I have no idea, either, but I know that when I do go to gay bars with straight female friends, some random "straight" guy usually ends up harassing them. I've heard some straight guys who say they go specifically to find straight women (less competition?) while I've known others who are gay bar regulars who, solely in my experience, have turned out to be there just as a way to deal with their sexuality.
I agree that it's ridiculous how bloggers especially, have made terms like gender privilege such a part of the lexicon, when it barely seems to be used in any way but as some sort of key word simply used as lazy shorthand to get people talking. I admit what bothered me the most in the Jezebel piece just was how the author assumed his experience was universal, or else the gay guys were willfully blind -- when really he seemed just fed up with whatever gay scene he used to, to paraphrase him, regularly go out and drink till he was blackout in. And then to quote some professor who in some random university class apparently asked his gay students if they had inappropriately touched one of their female friends in the last week and they "all" lifted up their hands. I have no clue what school or class this was, but even in my gender or sexuality related classes I never had any idea which guys were gay or not...
#58The Myth of 'Gay Male Privilege'
Posted: 1/29/14 at 7:51am
The Macklemore op-ed pieces and rants on Tumblr, et al., all basically boil down to "grr, a straight white man did a thing!" Maybe add in "cisgender"- another term that's been tossed around so much I now find it irksome, too.
And that's the issue with the social justice on social media movement- it's largely ill-formed, despite the use of academic phrases, and driven by a blinding passion. And in its quest to be inclusive, it just ends up striking the same target, one-sidedly, aggressively, and repeatedly.

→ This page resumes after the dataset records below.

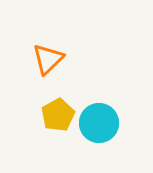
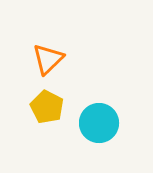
yellow pentagon: moved 11 px left, 8 px up; rotated 16 degrees counterclockwise
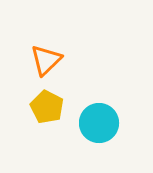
orange triangle: moved 2 px left, 1 px down
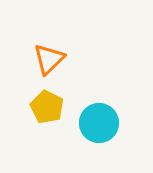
orange triangle: moved 3 px right, 1 px up
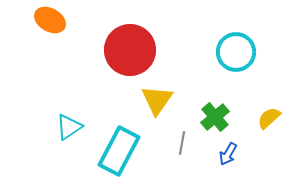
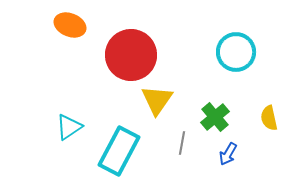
orange ellipse: moved 20 px right, 5 px down; rotated 8 degrees counterclockwise
red circle: moved 1 px right, 5 px down
yellow semicircle: rotated 60 degrees counterclockwise
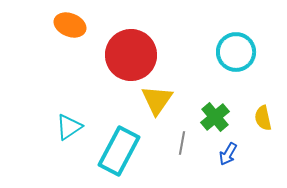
yellow semicircle: moved 6 px left
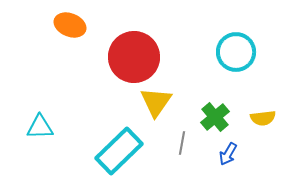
red circle: moved 3 px right, 2 px down
yellow triangle: moved 1 px left, 2 px down
yellow semicircle: rotated 85 degrees counterclockwise
cyan triangle: moved 29 px left; rotated 32 degrees clockwise
cyan rectangle: rotated 18 degrees clockwise
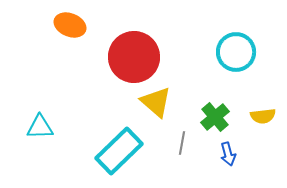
yellow triangle: rotated 24 degrees counterclockwise
yellow semicircle: moved 2 px up
blue arrow: rotated 45 degrees counterclockwise
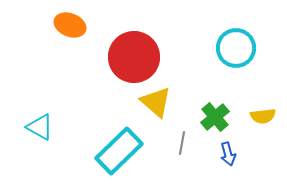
cyan circle: moved 4 px up
cyan triangle: rotated 32 degrees clockwise
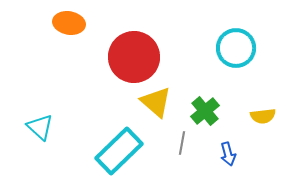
orange ellipse: moved 1 px left, 2 px up; rotated 12 degrees counterclockwise
green cross: moved 10 px left, 6 px up
cyan triangle: rotated 12 degrees clockwise
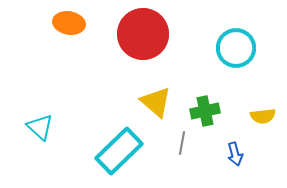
red circle: moved 9 px right, 23 px up
green cross: rotated 28 degrees clockwise
blue arrow: moved 7 px right
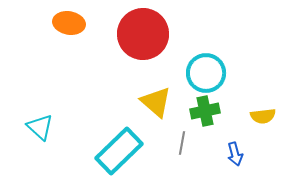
cyan circle: moved 30 px left, 25 px down
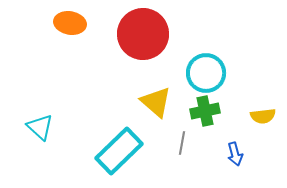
orange ellipse: moved 1 px right
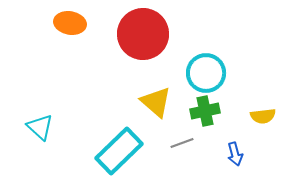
gray line: rotated 60 degrees clockwise
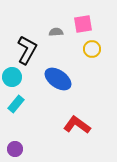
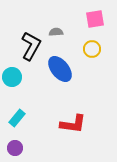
pink square: moved 12 px right, 5 px up
black L-shape: moved 4 px right, 4 px up
blue ellipse: moved 2 px right, 10 px up; rotated 16 degrees clockwise
cyan rectangle: moved 1 px right, 14 px down
red L-shape: moved 4 px left, 1 px up; rotated 152 degrees clockwise
purple circle: moved 1 px up
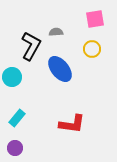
red L-shape: moved 1 px left
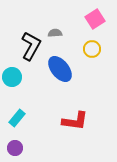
pink square: rotated 24 degrees counterclockwise
gray semicircle: moved 1 px left, 1 px down
red L-shape: moved 3 px right, 3 px up
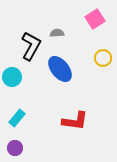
gray semicircle: moved 2 px right
yellow circle: moved 11 px right, 9 px down
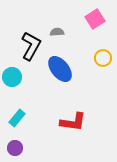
gray semicircle: moved 1 px up
red L-shape: moved 2 px left, 1 px down
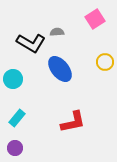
black L-shape: moved 3 px up; rotated 92 degrees clockwise
yellow circle: moved 2 px right, 4 px down
cyan circle: moved 1 px right, 2 px down
red L-shape: rotated 20 degrees counterclockwise
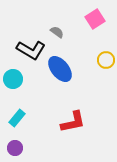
gray semicircle: rotated 40 degrees clockwise
black L-shape: moved 7 px down
yellow circle: moved 1 px right, 2 px up
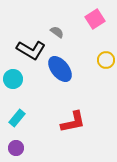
purple circle: moved 1 px right
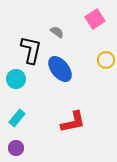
black L-shape: rotated 108 degrees counterclockwise
cyan circle: moved 3 px right
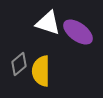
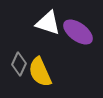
gray diamond: rotated 25 degrees counterclockwise
yellow semicircle: moved 1 px left, 1 px down; rotated 24 degrees counterclockwise
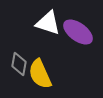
gray diamond: rotated 15 degrees counterclockwise
yellow semicircle: moved 2 px down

#59The Myth of 'Gay Male Privilege'
Posted: 1/29/14 at 10:04am
^^^^
Yup.
I can understand in certain cases where privilege is actually the case of something impacting, like that awful Grantland piece on the dead transgender golf putter designer by Caleb Hannan (and yeah, cisgender was often used to describe him on Tumblr pieces- but I at least understand why where there is a transwoman involved in his matter), but I think actions lose impact if they are constantly identified as the result of 'privilege'. There is a lot of passion in the rhetoric but I think people forget that much of the terminology was often used in the abstract and not so personalized for a reason. It does come off aggressive. It's true that something bad shouldn't happen to oppressed minorities for there to be 'teachable' moments for 'privileged' people but how do you expect those people to grow and learn if you constantly berate them? It becomes white noise if everything they do is the result of their 'privilege'. Like Macklemore beating Kendrick Lamar at the Grammys is not the result of white privilege; it is because the Grammys have been so, so dumb with hip hop but also in other music historically that to take them as an awards branch so seriously is a fool's errand. Like nobody would call Jethro Tull beating Metallica for a Heavy Metal Grammy years ago being because of 'privilege'- just tone-deafness and ignorance on what Metal is as a genre.
#60The Myth of 'Gay Male Privilege'
Posted: 1/29/14 at 10:33am
I have seen a lot of arguments about the Grammys that I find icky. Primarily, a number of people have been saying that because Macklemore, Justin Timberlake, Robin Thicke, et al are white artists performing in traditionally "black" genres like R&B, hip-hop, and rap, they're in the wrong. Which strikes me as... well, flat-out racist. It's implying that there are genres that only one race can rightfully perform. And then the artists are faulted for being SUCCESSFUL- I've seen the note that there wasn't a number-one black artist on Billboard this year. How can the artists be faulted for being successful?
And then there are arguments faulting Macklemore for ACCEPTING the award- not faulting the award body for GIVING it.
Ugh, this is off the topic and tangential. But it's indicative of the social media slacktivist culture.